Security

Balakot Villagers Claim Only One Injury But Jaish-linked Madrasa May Have Been Hit

Unconfirmed reports of "10 ambulances" used to ferry casualties from a madrasa run by Masood Azhar, the Jaish-e-Muhammad chief.

New Delhi: Villagers near the town of Balakot in the Khyber-Pakhtunkhwa province of Pakistan were shaken out of their sleep by the Indian airstrike on their neighbourhood, the news agency Reuters reported from the spot on Tuesday, adding that a nearby madrasa run by the Jaish-e-Mohammed may have been the intended target of Indian airstrikes.

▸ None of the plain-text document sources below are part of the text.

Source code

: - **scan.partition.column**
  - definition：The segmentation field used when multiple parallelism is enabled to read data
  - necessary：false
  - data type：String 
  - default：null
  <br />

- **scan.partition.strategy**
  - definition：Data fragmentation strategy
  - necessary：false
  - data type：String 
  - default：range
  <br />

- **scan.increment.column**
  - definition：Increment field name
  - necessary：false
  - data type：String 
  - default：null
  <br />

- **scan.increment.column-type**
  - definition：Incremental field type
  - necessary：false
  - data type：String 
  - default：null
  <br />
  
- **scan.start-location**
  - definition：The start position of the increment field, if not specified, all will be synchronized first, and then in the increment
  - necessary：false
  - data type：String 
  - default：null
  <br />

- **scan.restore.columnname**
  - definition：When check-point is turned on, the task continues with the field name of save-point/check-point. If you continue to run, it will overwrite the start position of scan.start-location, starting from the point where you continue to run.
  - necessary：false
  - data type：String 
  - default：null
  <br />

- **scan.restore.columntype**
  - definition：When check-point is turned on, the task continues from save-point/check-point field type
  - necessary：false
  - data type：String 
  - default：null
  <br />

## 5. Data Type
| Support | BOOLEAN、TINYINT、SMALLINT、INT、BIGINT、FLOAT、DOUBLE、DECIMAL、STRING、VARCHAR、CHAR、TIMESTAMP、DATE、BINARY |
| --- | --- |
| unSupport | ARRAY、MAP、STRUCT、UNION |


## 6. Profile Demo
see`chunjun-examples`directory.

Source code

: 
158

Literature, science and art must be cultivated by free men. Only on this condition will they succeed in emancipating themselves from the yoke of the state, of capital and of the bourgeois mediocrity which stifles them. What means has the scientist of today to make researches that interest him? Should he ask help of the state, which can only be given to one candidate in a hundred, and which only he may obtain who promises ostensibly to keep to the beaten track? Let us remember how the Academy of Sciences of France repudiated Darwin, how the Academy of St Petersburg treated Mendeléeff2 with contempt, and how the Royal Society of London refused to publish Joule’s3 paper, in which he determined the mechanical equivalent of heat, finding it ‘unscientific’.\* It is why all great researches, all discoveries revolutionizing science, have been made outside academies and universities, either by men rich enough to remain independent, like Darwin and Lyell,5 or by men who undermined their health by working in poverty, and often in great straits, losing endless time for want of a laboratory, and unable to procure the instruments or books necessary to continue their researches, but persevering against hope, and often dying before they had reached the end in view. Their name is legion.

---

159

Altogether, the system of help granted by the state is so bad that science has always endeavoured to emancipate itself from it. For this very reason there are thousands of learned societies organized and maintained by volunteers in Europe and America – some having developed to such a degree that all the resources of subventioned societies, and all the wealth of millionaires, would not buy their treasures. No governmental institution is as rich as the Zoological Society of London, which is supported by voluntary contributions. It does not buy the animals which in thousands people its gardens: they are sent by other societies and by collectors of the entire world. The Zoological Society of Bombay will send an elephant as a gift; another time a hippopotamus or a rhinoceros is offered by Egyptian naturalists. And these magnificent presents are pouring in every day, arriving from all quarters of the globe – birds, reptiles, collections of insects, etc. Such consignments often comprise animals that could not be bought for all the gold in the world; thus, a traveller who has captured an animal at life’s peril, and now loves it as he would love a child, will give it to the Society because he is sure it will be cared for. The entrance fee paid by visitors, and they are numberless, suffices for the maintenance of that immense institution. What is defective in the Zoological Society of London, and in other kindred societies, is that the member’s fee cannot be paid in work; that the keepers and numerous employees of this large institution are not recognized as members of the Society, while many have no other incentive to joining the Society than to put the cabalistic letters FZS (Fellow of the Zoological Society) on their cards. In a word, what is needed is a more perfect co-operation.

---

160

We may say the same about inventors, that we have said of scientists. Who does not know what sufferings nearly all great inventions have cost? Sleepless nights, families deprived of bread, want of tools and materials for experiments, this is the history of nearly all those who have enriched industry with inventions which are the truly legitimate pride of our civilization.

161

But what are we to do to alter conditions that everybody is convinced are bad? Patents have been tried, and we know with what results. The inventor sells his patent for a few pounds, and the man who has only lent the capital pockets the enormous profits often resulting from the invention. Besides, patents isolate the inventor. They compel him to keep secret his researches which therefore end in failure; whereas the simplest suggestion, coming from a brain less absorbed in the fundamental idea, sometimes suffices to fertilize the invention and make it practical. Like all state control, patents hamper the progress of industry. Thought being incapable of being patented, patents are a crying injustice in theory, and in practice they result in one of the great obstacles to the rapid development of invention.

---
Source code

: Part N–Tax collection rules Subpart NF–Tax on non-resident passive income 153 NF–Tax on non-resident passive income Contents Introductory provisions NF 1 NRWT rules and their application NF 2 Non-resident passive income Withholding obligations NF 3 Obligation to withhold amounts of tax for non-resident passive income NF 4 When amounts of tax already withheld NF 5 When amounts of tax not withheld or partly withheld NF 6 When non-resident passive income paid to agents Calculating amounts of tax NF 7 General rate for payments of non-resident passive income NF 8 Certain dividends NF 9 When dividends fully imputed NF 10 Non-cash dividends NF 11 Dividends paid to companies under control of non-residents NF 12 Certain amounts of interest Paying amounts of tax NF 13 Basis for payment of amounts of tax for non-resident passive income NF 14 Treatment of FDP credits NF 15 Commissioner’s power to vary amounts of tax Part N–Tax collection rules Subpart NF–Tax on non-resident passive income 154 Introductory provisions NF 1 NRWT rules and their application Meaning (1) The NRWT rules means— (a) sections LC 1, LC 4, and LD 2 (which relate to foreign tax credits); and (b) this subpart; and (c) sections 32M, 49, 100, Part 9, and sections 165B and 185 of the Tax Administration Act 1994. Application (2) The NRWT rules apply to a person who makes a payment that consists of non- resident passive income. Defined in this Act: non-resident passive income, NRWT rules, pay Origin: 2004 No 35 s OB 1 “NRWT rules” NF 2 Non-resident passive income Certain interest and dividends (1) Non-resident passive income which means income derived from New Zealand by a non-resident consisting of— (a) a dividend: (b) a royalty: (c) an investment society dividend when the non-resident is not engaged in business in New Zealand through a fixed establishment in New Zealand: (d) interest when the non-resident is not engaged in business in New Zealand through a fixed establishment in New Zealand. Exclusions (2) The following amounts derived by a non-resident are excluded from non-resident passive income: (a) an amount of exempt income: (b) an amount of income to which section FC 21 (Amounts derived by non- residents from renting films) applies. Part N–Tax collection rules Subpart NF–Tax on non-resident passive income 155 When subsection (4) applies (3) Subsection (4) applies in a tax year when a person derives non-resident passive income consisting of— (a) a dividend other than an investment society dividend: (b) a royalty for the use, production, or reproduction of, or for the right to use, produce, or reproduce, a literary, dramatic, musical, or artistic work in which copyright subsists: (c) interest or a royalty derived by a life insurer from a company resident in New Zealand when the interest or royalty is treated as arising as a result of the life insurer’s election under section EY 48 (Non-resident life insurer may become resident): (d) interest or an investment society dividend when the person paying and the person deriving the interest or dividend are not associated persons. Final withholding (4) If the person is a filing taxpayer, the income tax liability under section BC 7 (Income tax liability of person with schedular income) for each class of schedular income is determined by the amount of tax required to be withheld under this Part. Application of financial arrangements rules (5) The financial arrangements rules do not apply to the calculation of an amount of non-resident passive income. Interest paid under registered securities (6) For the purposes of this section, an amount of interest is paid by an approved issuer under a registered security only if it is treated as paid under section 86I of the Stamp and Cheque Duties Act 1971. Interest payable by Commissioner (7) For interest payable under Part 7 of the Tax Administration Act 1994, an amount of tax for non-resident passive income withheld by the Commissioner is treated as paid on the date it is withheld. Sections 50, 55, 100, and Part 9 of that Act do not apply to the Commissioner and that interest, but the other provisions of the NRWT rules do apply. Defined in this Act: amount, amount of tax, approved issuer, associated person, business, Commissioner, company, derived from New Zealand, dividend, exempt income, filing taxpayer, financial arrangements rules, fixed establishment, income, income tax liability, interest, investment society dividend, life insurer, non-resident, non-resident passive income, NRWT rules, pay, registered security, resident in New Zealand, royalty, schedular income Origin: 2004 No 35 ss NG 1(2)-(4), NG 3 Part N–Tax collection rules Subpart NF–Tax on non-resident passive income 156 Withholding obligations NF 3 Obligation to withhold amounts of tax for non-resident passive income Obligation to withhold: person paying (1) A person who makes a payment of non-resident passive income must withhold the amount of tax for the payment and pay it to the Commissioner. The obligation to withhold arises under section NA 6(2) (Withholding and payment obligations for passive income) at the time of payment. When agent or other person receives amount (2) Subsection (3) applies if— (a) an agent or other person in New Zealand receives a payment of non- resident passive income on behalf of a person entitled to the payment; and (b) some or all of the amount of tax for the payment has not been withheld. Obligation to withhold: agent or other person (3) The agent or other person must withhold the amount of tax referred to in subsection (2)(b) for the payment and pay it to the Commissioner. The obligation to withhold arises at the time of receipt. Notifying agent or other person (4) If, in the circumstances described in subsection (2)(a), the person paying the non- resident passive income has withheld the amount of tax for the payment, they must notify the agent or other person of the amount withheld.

Though the Indian foreign secretary said the raid destroyed a Jaish training camp and that  “a very large number of terrorists” had been eliminated, the villagers were quoted by Reuters as saying they knew of only one person who was wounded in the attack and that they had no knowledge of any fatalities.

But a villager who asked not to be identified, confirmed to the news agency that there was  a madrasa on a nearby hilltop which was run by the Jaish-e-Mohammed.

“I belong to that area. I know for sure that there has been a training camp. It used to be there. I know Jaish people ran it,” another local resident told Reuters. “This camp was turned into a madrasa several years ago, but no one would still be allowed to get close to this infrastructure. There are scores of students in the madrasa at any given time,” he said.

The Reuters report said that “from what villagers could see, the Indian attack had missed its target as the bombs dropped exploded about a kilometre away from the madrasa.”

It quoted Mohammad Ajmal, a 25 year-old villager near Jaba Top, where the attack took place, who said he had heard four loud bangs in succession just before 3.30 am IST. “We couldn’t tell what had happened. It was only in the morning that we figured out it was an attack … We saw fallen trees and one damaged house, and four craters where the bombs had fallen.”

“Fida Hussain Shah, a 46 year-old farmer, said he and other villagers had found pieces of Indian ordnance that had splintered pine trees on the hill but the only casualty was a man sleeping in his house when shrapnel broke the windows.”

Signboard of the Madrasa Taleem al-Quran, run by Maulana Masood Azhar. Credit: https://twitter.com/gypsy_heart6/status/1100444259122057217

However, a Pakistani student at Harvard, Syed Irfan Muzammil, said on Twitter that a friend from Balakot had confirmed the IAF jets had hit a madrasa run by the Jaish founder, Masood Azhar, that there were “10 ambulances around” to evacuate casualties, but that not many had died:

In his press conference on Tuesday evening, Maj Gen Asif Ghafoor, the Pakistani military spokesperson, hinted at the possibility of a madrasa having been hit. “We have thousands of seminaries,” he said. “They could have picked one, fired at it, and the casualties of our students would have made it easier to portray their lie as truth. They could have painted them as terrorists.”

‘Jaish camp hit’ says India

Indian Air Force fighter jets went across to the Line of Control early on Tuesday morning. India’s foreign secretary Vijay Gokhale said in a press briefing at 11:30 am that a terror camp in Pakistan’s Balakot was destroyed, and a large number of terrorists were eliminated.

The foreign secretary termed the airstrike as “non-military” preemptive action, and said it was “absolutely necessary” as the government had “credible intelligence” that Jaish-e-Mohammad was attempting more suicide terror attacks in various parts of the country and fidayeen jihadis were being trained for this purpose.

The terror camp that was destroyed, Gokhale said, was run by Masood Azhar’s brother-in-law, Maulana Yousuf Azhar. It was targeted as it was far away from civilian settlements and the strike would not lead to any civilian casualties.

Pakistan, however, claimed earlier in the morning that the Indian planes were intercepted and released their “payload early”, without any casualties.

Also read | ‘No Further Escalation Desired’: India Holds Diplomatic Briefings on Air Strikes

In his first public response to the airstrikes, aired on state-run channel PTV, Qureshi called them a “grave aggression”. “We had been telling the world that India could take such action,” he said. Terming the airstrikes a violation of the LoC, he said that Pakistan reserves the right to a “suitable” response and “self-defence”.

Pakistan claimed the bombs fell near Balakot, but did not clarify its precise location. Gokhale too mentioned Balakot in his briefing, but did not go any further.